> **YOUR OBJECTIVE**
Quote the rows word for word, beginning at the line that contains "Круг для купания надувной Intex, с 8лет" and continuing through the line that contains "Lorsque le projet", with both of those lines included.

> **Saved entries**
*****

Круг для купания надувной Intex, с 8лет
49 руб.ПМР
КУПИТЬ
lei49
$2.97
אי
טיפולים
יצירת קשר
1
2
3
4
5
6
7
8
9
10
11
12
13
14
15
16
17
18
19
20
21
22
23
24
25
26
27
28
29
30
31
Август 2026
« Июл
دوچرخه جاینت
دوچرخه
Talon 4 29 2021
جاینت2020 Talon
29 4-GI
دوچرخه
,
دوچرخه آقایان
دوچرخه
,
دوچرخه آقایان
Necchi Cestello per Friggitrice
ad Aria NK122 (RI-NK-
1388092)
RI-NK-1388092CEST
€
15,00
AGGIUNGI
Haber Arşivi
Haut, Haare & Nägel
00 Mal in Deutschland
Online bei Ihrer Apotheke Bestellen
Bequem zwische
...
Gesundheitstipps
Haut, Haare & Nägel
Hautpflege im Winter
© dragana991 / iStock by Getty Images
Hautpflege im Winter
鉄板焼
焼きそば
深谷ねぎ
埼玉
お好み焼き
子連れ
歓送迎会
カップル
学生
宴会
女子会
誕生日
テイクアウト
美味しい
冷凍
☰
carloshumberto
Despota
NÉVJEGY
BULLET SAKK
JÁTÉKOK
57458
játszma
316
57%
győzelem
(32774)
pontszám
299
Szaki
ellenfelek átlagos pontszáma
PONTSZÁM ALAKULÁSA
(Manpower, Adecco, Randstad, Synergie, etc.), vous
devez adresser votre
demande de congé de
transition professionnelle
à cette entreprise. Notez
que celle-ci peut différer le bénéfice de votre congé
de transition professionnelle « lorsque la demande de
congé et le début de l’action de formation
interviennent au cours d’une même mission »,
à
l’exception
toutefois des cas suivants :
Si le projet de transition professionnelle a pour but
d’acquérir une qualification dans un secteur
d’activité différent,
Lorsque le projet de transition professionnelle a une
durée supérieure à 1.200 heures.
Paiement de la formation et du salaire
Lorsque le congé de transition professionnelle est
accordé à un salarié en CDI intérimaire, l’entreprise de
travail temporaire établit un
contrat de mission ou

*****

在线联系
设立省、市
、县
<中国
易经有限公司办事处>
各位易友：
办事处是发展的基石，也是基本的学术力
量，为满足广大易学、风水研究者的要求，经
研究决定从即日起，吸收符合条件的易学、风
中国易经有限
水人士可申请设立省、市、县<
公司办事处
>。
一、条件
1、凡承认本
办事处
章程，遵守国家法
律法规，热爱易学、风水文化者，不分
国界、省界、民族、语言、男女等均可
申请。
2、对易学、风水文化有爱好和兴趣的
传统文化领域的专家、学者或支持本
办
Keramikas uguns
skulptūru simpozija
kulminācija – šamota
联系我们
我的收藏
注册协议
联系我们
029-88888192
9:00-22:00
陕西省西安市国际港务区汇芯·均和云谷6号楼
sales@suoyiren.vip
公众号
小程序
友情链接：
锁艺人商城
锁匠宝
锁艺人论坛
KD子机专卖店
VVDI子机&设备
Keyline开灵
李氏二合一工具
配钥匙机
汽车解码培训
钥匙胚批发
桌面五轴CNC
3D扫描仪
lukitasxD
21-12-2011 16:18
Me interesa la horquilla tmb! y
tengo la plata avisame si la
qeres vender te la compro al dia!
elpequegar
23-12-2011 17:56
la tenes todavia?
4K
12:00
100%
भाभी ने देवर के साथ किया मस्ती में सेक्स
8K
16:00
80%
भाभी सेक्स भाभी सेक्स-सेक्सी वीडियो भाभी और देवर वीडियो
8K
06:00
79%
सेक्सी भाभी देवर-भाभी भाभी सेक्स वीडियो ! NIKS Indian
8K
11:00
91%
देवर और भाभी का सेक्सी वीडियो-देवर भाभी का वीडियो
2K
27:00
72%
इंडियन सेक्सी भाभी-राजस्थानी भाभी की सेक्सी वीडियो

*****

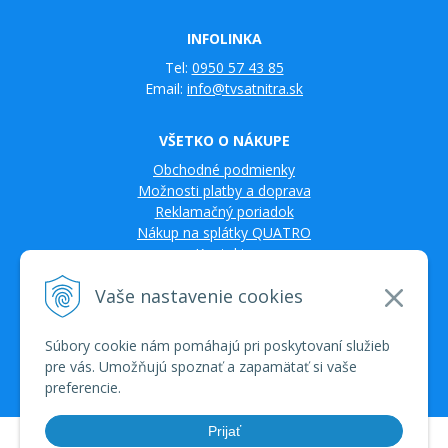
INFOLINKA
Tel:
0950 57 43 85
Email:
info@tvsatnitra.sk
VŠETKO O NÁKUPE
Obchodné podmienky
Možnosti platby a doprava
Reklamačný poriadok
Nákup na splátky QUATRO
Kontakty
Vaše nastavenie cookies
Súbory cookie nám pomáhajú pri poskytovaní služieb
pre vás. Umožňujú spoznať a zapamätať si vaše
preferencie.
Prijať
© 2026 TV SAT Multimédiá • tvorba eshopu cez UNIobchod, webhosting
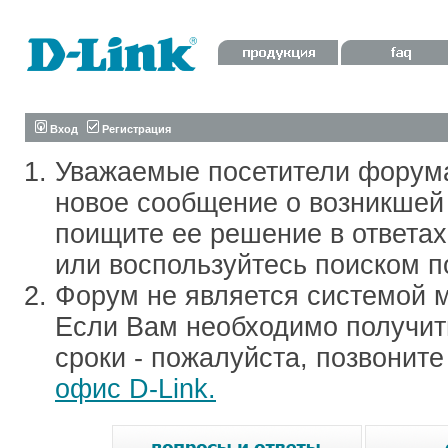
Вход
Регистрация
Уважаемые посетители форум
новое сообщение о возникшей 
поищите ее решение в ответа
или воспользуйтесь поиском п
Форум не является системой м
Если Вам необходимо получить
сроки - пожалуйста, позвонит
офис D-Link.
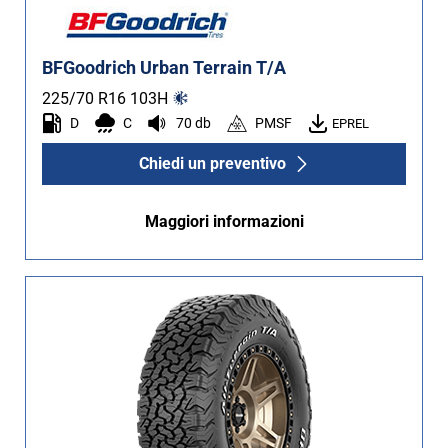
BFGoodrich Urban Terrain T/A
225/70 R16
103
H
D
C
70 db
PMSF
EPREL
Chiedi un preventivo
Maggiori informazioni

*****

> **SOLUTION FOR THIS EXERCISE**
Круг для купания надувной Intex, с 8лет
49 руб.ПМР
КУПИТЬ
lei49
$2.97
אי
טיפולים
יצירת קשר
1
2
3
4
5
6
7
8
9
10
11
12
13
14
15
16
17
18
19
20
21
22
23
24
25
26
27
28
29
30
31
Август 2026
« Июл
دوچرخه جاینت
دوچرخه
Talon 4 29 2021
جاینت2020 Talon
29 4-GI
دوچرخه
,
دوچرخه آقایان
دوچرخه
,
دوچرخه آقایان
Necchi Cestello per Friggitrice
ad Aria NK122 (RI-NK-
1388092)
RI-NK-1388092CEST
€
15,00
AGGIUNGI
Haber Arşivi
Haut, Haare & Nägel
00 Mal in Deutschland
Online bei Ihrer Apotheke Bestellen
Bequem zwische
...
Gesundheitstipps
Haut, Haare & Nägel
Hautpflege im Winter
© dragana991 / iStock by Getty Images
Hautpflege im Winter
鉄板焼
焼きそば
深谷ねぎ
埼玉
お好み焼き
子連れ
歓送迎会
カップル
学生
宴会
女子会
誕生日
テイクアウト
美味しい
冷凍
☰
carloshumberto
Despota
NÉVJEGY
BULLET SAKK
JÁTÉKOK
57458
játszma
316
57%
győzelem
(32774)
pontszám
299
Szaki
ellenfelek átlagos pontszáma
PONTSZÁM ALAKULÁSA
(Manpower, Adecco, Randstad, Synergie, etc.), vous
devez adresser votre
demande de congé de
transition professionnelle
à cette entreprise. Notez
que celle-ci peut différer le bénéfice de votre congé
de transition professionnelle « lorsque la demande de
congé et le début de l’action de formation
interviennent au cours d’une même mission »,
à
l’exception
toutefois des cas suivants :
Si le projet de transition professionnelle a pour but
d’acquérir une qualification dans un secteur
d’activité différent,
Lorsque le projet de transition professionnelle a une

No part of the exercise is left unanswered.